Unternehmensgesetzbuch (UGB)
Im Unternehmensgesetzbuch sind ebenfalls gesetzliche Verpflichtungen zu Gleichstellung und Diversität in Vorstand und Aufsichtsrat verankert: für Aktiengesellschaften ist gemäß § 243c UGB ein verpflichtender Corporate Governance Bericht aufzustellen. Zur Umsetzung der Richtline (EU) 2022/2381 haben börsennotierte Unternehmen in Berichten (über Geschäftsjahre, die nach dem 29. Juni 2026 beginnen) neben der Zusammensetzung von Vorstand und Aufsichtsrat und den Maßnahmen zur Frauenförderung nun auch die Fortschritte zur ausgewogenen Vertretung von Frauen und Männern in ihren Leitungsorganen darzulegen (siehe § 243c (2) 2a UGB).

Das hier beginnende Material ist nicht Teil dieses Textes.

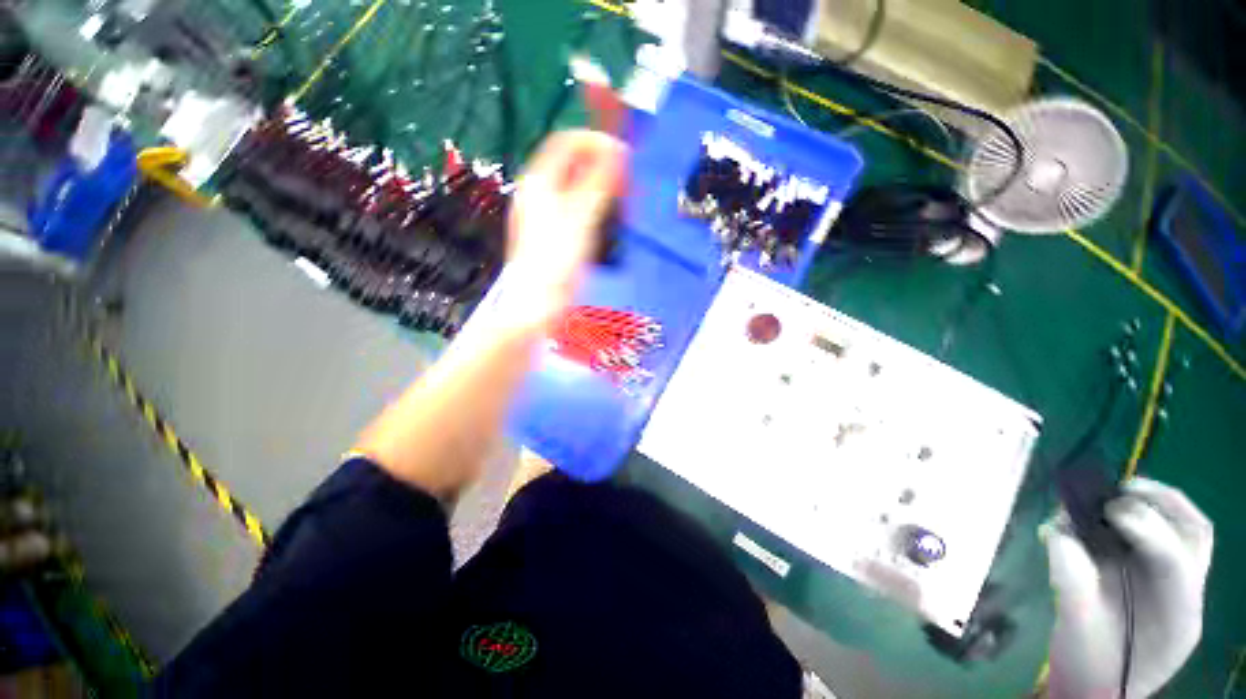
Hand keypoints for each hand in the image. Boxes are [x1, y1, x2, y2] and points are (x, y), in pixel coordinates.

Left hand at [504, 130, 626, 326]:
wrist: (539, 302)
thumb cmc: (557, 260)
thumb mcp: (581, 218)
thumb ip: (599, 182)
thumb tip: (617, 151)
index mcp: (539, 182)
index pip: (567, 142)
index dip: (596, 143)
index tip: (624, 157)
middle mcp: (540, 192)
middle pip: (574, 165)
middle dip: (603, 168)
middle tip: (629, 184)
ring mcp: (547, 213)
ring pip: (579, 187)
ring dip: (604, 189)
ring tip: (625, 203)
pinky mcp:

Unternehmensgesetzbuch, § 243c (2)
(2) In diesem Bericht sind anzugeben:
1. die Zusammensetzung und die Arbeitsweise des Vorstands und des Aufsichtsrats sowie seiner Ausschüsse;
2. welche Maßnahmen zur Förderung von Frauen im Vorstand, im Aufsichtsrat und in leitenden Stellungen (§ 80 AktG) der Gesellschaft gesetzt wurden;
2a. soweit es sich um eine börsenotierte Gesellschaft (§ 3 AktG) handelt, Informationen über die Fortschritte im Hinblick auf eine ausgewogenere Vertretung von Frauen und Männern in ihren Leitungsorganen;
3. soweit es sich auch ohne Anwendung des § 221 Abs. 3 zweiter Satz um eine große Aktiengesellschaft handelt, eine Beschreibung des Diversitätskonzepts, das im Zusammenhang mit der Besetzung des Vorstands und des Aufsichtsrats der Gesellschaft in Bezug auf das Geschlecht sowie andere Aspekte wie beispielsweise Alter, Behinderungen oder Bildungs- und Berufshintergrund verfolgt wird, der Ziele dieses Diversitätskonzepts sowie der Art und Weise der Umsetzung dieses Konzepts und der Ergebnisse im Berichtszeitraum; wird kein derartiges Konzept angewendet, so ist dies zu begründen.